Ketua Bidang Ilmu Pengetahuan dan Teknologi (IPTEK) Pimpinan Pusat (PP) Perhimpunan Remaja Masjid (PRIMA) Dewan Masjid Indonesia (DMI), Khairul Ardhian, menyatakan hal itu dalam rilisnya kepada DMI.OR.ID, Jum’at (18/9) siang.
“Persoalan Ahmed Mohammed merupakan contoh kecil dari Islamophobia yang banyak terjadi di AS. Meskipun Amerika mengklaim dirinya sebagai negara yang paling demokratis dan menjunjung tinggi HAM (Human Rights), namun faktanya diskriminasi terhadap ummat Islam sering terjadi di sana,” tutur Khairul pada Jum’at (18/9).

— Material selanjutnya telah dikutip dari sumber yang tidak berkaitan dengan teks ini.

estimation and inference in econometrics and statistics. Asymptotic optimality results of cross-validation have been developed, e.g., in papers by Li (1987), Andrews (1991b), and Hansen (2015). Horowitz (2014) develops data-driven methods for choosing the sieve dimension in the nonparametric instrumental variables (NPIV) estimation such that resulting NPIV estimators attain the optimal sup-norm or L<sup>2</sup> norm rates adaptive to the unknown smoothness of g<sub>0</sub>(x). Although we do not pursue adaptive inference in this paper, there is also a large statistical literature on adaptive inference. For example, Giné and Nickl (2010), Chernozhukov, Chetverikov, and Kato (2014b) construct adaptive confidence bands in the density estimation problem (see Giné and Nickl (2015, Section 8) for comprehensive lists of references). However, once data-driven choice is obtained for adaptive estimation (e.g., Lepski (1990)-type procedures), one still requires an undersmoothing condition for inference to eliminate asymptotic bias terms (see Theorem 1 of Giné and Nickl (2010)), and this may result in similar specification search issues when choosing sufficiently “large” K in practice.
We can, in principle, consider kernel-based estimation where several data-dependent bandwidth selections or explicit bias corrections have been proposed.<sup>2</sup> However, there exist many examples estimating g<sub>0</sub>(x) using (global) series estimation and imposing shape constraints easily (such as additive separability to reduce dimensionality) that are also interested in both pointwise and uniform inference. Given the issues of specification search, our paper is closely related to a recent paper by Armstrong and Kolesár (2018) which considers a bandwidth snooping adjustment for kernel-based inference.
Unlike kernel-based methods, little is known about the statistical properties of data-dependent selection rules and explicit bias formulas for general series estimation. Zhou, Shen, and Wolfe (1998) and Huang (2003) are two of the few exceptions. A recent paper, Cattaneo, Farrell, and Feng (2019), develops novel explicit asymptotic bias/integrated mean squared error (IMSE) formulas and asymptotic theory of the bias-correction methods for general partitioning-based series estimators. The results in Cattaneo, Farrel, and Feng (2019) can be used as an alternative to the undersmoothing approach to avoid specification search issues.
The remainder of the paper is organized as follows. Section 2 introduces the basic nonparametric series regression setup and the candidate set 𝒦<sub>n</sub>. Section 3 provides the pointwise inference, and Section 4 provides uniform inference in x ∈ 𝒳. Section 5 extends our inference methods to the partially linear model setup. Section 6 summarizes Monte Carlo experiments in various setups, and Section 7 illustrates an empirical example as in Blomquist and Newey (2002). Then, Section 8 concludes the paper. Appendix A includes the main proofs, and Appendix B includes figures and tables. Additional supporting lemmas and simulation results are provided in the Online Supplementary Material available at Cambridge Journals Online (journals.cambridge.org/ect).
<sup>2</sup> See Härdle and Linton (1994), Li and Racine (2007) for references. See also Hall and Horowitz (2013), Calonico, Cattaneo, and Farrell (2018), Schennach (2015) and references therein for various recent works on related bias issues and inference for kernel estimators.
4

Menurutnya, remaja AS keturunan Sudan yang mampu membuat jam digital ini termasuk salah satu remaja muslim yang inspiratif, kreatif dan inovatif sehingga perlu dicontoh oleh remaja Muslim Indonesia. “Sudah seharusnya remaja muslim Indonesia mulai mencintai IPTEK seperti Ahmed di AS. Meskipun ia mendapat stigma sebagai teroris, namun tetap saja berkarya,” ucapnya.
PP PRIMA DMI, ungkapnya, ikut bangga terhadap Ahmed Mohammed. Meskipun ia masih muda, tetapi sudah produktif dalam berkarya. Kami juga mengapresiasi sikap Presiden AS, Barrack Husein Obama, yang merespon baik Ahmed dengan mengundangnya ke White house.
“Saya punya ekspektasi dan mimpi besar bahwa di masa depan nanti, kader-kader muda Muslim Indonesia bisa seperti Ahmed Mohammed dan bisa menjadikan masjid sebagai pusat kajian ilmu pengetahuan dan sains. Hal itu juga menjadi tanggung jawab kami kader muslim muda di PRIMA DMI,” harapnya.